Since its release in July 1971, At Fillmore East is regarded as one of the greatest live albums ever. Rolling Stone magazine included At Fillmore East in its 500 greatest albums of all time. That is quite an accolade. Not as much as the US Congress choosing At Fillmore East as one of city albums to be added to the National Recording Registry in 2004. By then, At Fillmore East had attained classic status, and is perceived as part of any self-respecting record collection. However, for some music lovers, the original version of At Fillmore East is a mere musical amuse bouche.
Having whetted their appetite, music lovers wanted ti hear more than the original double album of At Fillmore East. It featured just seven tracks on the four sides of vinyl. That’s just an introduction to the founding fathers of Southern Rock, The Allman Brothers Band. After all, over the three night in March 1971, The Allman Brothers Band played five concerts, over three nights At Fillmore East. So there was much more music in the Atlantic Records’ vaults.
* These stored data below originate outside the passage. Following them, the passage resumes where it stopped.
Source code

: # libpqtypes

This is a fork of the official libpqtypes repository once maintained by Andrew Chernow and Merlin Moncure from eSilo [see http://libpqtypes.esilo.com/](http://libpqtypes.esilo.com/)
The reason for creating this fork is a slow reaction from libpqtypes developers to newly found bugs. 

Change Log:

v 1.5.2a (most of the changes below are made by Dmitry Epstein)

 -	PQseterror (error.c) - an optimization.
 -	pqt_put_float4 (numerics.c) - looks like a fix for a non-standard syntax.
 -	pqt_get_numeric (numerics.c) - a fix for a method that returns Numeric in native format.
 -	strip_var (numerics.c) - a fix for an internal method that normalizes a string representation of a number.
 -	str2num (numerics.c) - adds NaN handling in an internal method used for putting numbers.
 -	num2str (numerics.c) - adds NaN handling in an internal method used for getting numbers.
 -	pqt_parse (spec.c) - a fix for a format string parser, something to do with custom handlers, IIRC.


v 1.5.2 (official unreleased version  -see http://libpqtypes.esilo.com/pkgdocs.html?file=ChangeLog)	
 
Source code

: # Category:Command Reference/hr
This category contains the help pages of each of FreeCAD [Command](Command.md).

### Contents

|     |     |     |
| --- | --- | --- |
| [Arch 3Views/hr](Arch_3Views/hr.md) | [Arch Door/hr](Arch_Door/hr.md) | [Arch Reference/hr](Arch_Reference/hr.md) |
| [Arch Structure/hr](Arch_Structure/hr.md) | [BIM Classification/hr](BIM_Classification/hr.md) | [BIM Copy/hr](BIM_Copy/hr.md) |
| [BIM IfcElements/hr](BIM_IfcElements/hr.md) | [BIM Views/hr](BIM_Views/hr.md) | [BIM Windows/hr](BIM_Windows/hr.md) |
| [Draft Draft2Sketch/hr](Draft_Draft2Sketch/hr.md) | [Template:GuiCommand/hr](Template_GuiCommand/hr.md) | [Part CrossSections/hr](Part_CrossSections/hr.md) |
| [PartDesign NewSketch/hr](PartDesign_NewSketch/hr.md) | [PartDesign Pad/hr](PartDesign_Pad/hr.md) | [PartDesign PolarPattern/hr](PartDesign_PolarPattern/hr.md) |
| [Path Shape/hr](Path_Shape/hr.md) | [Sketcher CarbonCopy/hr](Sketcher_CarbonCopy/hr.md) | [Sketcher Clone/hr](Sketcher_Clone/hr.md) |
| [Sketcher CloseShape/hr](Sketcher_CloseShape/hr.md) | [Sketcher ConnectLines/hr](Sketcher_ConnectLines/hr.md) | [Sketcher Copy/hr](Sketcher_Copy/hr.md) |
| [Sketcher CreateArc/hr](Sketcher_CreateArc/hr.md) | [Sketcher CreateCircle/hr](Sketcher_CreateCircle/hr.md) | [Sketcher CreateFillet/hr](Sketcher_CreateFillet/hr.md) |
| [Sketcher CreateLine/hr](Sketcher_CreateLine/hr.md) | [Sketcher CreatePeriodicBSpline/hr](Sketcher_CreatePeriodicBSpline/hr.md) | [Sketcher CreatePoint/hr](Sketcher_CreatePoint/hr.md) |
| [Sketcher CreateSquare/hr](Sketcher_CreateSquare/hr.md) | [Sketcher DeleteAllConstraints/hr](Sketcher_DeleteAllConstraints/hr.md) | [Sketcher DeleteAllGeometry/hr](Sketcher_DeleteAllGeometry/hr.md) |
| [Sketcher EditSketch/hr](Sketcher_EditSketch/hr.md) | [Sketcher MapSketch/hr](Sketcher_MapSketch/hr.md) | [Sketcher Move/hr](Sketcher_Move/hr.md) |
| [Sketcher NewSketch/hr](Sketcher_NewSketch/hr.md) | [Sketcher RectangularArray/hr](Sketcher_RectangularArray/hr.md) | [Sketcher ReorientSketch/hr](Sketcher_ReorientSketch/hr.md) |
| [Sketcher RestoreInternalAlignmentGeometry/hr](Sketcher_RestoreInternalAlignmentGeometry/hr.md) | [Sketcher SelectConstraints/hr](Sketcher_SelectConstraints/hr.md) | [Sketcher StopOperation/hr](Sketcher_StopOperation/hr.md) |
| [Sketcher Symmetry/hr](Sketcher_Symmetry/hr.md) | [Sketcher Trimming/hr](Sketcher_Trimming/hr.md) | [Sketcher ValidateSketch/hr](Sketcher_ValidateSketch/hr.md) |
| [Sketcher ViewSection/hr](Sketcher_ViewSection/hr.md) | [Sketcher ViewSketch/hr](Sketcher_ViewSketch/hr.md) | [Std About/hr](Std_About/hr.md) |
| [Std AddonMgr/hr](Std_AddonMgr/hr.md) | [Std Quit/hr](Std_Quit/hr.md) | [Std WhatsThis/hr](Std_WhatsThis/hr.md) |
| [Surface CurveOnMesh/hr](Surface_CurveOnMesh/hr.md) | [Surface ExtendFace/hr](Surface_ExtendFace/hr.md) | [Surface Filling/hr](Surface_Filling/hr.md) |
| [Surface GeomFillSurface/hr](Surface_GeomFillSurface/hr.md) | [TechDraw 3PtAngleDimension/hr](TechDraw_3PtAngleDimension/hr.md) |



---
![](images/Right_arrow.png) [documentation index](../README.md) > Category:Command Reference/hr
Belatedly, Universal Music recently released a luxurious, and lovingly compiled, six-disc box set The 1971 Fillmore East Recordings. This was a game-changer. It features the five concerts At Fillmore East in their entirety. These groundbreaking concerts transformed The Allman Brothers Band’s career, and turned them into the Kings of Southern Rock.
THE ALLMAN BROTHERS BAND-THE 1971 FILLMORE EAST RECORDINGS.